Durant plusieurs semaines, Céline Paul a dû cacher une information capitale à ses équipes. Pas une mauvaise nouvelle, non : la directrice du Musée national Adrien-Dubouché à Limoges devait simplement tenir sa langue pour ne pas dévoiler l’obtention d’une troisième étoile au Guide Vert édité par Michelin. « Connaître la bonne nouvelle sans pouvoir la partager, ça a été la chose la plus difficile ! », déclare la conservatrice début avril, quand la distinction est annoncée officiellement lors d’une soirée. Presse locale et nationale embrayent aussitôt pour relayer l’information, démontrant l’intérêt croissant des médias comme des musées pour les étoiles distribuées par le Guide Vert. « Le musée est désormais aussi étoilé que le Louvre », remarque alors le quotidien 20 Minutes. Et c’est effectivement à un cercle très fermé qu’accède le musée consacré à la porcelaine : une petite vingtaine d’institutions françaises seulement ont réussi à décrocher trois étoiles, la note maximale, dans le fameux guide [voir tableau]. « Voilà six ans que l’on se posait la question d’une troisième étoile pour ce musée de la céramique, rapporte Philippe Orain, directeur de la collection. Nous avons pris le temps qu’il fallait pour confirmer notre intuition : la céramique n’étant pas un sujet qui passionne tout le monde, j’ai pris soin d’envoyer une autrice qui n’a pas d’appétence pour le sujet. Le résultat a été unanime. »
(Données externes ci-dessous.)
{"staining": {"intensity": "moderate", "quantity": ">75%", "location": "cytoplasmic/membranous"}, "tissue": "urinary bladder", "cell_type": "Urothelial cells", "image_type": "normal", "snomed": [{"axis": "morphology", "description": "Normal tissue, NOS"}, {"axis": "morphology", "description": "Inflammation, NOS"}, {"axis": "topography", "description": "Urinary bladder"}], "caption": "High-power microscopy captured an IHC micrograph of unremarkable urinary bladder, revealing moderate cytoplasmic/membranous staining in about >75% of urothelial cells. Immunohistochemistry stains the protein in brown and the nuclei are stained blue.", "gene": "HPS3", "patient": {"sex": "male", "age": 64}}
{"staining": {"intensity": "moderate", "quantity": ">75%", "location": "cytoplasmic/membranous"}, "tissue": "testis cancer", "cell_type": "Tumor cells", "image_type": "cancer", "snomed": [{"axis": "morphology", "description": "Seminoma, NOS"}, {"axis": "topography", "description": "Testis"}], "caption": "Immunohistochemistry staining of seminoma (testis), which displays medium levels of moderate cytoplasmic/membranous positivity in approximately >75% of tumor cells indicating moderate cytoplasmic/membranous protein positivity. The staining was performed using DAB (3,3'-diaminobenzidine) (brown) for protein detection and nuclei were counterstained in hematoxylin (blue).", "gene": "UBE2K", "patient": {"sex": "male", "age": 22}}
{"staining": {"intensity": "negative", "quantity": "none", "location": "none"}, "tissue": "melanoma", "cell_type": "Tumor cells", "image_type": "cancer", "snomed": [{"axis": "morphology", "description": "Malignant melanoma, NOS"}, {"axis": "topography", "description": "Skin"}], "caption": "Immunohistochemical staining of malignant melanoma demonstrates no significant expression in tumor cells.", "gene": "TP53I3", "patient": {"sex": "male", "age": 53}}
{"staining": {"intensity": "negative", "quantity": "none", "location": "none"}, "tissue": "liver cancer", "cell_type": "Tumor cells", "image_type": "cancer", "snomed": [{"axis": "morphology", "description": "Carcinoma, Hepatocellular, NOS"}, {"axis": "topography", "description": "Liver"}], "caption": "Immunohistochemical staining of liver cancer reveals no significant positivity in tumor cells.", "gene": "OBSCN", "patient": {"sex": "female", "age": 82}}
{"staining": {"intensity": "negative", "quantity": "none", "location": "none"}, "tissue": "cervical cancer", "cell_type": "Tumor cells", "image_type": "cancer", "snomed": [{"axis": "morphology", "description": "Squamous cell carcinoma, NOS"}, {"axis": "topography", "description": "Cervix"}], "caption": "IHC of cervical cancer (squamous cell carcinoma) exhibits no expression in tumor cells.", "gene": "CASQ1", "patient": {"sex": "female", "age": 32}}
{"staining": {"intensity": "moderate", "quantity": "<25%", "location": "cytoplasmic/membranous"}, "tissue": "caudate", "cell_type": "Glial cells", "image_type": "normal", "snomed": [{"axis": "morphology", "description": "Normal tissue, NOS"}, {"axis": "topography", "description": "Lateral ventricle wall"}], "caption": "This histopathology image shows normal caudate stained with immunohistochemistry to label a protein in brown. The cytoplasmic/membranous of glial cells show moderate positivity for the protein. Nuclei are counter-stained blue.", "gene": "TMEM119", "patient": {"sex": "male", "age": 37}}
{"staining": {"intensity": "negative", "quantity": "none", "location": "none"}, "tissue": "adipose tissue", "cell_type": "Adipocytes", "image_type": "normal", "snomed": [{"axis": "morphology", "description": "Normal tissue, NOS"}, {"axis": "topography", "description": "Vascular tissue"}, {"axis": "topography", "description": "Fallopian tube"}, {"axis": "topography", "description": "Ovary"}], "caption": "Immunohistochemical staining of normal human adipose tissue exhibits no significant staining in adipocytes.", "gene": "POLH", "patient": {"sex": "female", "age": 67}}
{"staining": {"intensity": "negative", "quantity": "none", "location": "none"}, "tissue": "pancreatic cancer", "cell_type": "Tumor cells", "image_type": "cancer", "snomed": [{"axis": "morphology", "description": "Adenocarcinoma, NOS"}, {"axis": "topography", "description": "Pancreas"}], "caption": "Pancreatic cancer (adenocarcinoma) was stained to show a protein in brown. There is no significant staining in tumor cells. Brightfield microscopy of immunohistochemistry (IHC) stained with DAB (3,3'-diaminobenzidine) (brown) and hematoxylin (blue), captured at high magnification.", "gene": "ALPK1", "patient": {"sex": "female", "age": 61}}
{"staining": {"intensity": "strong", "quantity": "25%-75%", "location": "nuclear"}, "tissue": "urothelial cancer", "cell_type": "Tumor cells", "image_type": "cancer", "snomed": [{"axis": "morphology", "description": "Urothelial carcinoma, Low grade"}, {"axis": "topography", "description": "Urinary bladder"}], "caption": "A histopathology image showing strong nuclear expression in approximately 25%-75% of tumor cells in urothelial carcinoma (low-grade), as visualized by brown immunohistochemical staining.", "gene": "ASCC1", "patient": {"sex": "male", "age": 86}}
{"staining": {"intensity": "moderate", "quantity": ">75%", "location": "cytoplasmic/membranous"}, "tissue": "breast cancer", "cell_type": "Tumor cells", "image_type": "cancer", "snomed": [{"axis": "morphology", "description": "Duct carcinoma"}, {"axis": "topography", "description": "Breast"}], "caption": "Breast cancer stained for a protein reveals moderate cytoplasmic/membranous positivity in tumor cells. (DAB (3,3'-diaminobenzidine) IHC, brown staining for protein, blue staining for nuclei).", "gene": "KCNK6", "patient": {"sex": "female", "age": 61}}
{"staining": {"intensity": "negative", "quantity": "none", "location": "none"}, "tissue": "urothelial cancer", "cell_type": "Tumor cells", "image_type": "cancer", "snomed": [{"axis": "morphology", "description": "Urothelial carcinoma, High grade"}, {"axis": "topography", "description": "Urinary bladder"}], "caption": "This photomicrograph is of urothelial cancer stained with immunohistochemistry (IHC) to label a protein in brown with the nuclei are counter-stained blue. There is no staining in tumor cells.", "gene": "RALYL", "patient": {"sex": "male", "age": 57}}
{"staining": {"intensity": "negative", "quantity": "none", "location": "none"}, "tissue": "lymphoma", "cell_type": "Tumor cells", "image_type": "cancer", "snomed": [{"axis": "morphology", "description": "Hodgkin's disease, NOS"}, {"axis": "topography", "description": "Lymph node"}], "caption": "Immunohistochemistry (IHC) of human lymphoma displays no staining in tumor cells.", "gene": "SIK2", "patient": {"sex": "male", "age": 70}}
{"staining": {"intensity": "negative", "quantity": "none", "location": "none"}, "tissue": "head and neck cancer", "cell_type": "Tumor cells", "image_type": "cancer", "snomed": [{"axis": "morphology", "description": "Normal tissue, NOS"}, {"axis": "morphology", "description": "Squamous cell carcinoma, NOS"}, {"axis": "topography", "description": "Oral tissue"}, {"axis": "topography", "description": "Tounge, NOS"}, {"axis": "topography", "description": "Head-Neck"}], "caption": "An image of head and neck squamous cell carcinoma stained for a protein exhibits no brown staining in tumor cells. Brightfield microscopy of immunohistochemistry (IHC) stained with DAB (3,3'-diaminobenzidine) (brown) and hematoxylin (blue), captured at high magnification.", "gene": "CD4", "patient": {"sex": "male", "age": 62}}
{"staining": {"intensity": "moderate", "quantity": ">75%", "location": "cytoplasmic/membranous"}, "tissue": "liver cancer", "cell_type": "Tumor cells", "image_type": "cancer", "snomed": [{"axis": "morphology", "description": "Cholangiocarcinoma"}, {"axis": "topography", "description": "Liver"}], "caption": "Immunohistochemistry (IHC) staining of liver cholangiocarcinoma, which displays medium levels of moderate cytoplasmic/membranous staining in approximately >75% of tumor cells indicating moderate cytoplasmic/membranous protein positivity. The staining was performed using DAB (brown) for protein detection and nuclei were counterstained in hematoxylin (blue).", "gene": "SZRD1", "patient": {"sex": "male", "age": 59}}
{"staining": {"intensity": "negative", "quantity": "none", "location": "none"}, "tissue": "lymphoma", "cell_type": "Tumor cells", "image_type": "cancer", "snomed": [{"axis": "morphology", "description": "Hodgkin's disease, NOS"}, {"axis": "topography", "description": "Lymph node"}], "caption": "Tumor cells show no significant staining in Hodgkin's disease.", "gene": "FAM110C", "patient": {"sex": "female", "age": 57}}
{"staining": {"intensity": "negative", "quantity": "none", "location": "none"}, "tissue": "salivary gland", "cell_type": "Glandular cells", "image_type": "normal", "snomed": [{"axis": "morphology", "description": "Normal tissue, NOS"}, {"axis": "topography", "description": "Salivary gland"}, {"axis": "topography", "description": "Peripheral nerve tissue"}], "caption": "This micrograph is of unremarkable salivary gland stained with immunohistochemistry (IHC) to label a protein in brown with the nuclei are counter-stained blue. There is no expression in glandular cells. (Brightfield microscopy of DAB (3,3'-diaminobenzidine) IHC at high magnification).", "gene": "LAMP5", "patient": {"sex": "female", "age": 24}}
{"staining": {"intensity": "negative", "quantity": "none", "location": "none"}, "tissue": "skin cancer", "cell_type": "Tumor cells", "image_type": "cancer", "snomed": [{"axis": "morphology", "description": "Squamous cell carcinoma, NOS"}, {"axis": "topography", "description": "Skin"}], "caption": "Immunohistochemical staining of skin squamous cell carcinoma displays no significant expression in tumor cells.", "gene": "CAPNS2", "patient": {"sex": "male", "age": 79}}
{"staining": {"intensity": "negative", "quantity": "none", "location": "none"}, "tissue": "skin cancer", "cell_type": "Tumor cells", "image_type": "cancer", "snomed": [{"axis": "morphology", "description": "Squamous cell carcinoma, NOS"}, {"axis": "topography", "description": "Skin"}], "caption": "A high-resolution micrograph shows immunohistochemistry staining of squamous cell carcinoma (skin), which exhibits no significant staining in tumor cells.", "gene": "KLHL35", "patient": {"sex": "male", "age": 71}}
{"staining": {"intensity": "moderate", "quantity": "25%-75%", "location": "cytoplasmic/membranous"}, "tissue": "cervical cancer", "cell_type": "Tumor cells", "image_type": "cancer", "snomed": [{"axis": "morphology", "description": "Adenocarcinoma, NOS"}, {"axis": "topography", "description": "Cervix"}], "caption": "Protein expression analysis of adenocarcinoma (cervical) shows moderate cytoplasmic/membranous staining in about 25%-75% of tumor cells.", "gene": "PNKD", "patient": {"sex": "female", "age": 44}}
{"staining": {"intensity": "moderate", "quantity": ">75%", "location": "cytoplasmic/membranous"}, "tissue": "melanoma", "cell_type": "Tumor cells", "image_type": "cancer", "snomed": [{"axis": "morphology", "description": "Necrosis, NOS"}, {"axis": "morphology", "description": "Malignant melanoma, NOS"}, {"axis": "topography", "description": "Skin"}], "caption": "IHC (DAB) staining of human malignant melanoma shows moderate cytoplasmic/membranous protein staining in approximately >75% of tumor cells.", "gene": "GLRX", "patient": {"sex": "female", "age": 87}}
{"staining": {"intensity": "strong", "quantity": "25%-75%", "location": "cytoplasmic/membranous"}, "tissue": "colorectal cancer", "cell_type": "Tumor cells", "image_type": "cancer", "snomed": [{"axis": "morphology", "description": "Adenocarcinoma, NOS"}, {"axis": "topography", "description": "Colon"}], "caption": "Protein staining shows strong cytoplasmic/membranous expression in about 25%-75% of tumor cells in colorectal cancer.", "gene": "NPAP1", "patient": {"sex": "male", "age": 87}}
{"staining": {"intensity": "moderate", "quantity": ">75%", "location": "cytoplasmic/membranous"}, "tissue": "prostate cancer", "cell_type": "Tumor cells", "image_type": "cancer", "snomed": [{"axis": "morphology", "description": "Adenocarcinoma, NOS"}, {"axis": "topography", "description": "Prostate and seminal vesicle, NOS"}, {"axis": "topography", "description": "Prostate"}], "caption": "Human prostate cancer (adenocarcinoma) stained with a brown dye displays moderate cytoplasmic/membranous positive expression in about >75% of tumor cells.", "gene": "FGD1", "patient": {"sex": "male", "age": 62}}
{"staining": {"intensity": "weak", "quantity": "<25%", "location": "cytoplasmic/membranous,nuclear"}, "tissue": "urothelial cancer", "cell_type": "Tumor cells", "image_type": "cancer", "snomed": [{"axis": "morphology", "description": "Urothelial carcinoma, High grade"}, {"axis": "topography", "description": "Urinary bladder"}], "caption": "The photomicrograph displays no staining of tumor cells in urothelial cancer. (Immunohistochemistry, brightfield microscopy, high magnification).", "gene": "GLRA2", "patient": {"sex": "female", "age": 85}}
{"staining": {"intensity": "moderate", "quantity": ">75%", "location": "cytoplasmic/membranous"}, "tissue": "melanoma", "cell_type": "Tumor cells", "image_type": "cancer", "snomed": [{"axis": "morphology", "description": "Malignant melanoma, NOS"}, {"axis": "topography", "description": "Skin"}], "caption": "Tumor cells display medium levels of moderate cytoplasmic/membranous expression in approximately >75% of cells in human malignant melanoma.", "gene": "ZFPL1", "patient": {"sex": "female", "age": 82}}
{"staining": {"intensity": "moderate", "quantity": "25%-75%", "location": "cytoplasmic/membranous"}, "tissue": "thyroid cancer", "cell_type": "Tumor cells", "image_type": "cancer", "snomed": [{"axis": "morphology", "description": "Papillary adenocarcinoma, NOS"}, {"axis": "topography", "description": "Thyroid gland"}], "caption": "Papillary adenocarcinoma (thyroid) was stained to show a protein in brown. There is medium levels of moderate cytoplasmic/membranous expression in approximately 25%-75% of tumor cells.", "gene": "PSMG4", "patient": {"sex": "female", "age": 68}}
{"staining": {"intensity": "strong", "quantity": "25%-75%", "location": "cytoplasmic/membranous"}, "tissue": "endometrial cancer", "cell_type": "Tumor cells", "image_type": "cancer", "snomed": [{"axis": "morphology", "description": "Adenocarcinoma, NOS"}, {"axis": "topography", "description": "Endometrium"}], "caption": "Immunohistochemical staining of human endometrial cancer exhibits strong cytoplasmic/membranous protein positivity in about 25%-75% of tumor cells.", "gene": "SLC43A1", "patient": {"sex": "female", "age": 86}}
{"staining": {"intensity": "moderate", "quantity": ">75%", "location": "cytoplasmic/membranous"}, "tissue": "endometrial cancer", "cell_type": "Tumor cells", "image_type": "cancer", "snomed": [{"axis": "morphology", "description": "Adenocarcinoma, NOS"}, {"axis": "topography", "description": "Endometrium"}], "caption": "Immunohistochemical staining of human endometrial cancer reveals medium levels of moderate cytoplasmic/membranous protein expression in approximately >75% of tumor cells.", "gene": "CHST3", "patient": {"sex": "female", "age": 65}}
Depuis que le musée limougeaud a reçu la distinction suprême du guide, consœurs et confrères de la directrice des lieux l’assaillent de questions afin d’obtenir la recette du succès. Une constance dans la qualité de la programmation comme de l’accueil et de la médiation, jusqu’au compagnon de visite sur smartphone particulièrement apprécié par les inspecteurs du guide, sont des points qui ont permis au Musée Adrien-Dubouché d’être récompensé. « Ce n’est pas l’extension [inaugurée en 2012] qui fait la troisième étoile, souligne Céline Paul. C’est une sorte d’esprit des lieux qui a été salué, le lien tissé avec les visiteurs par l’ensemble des équipes. »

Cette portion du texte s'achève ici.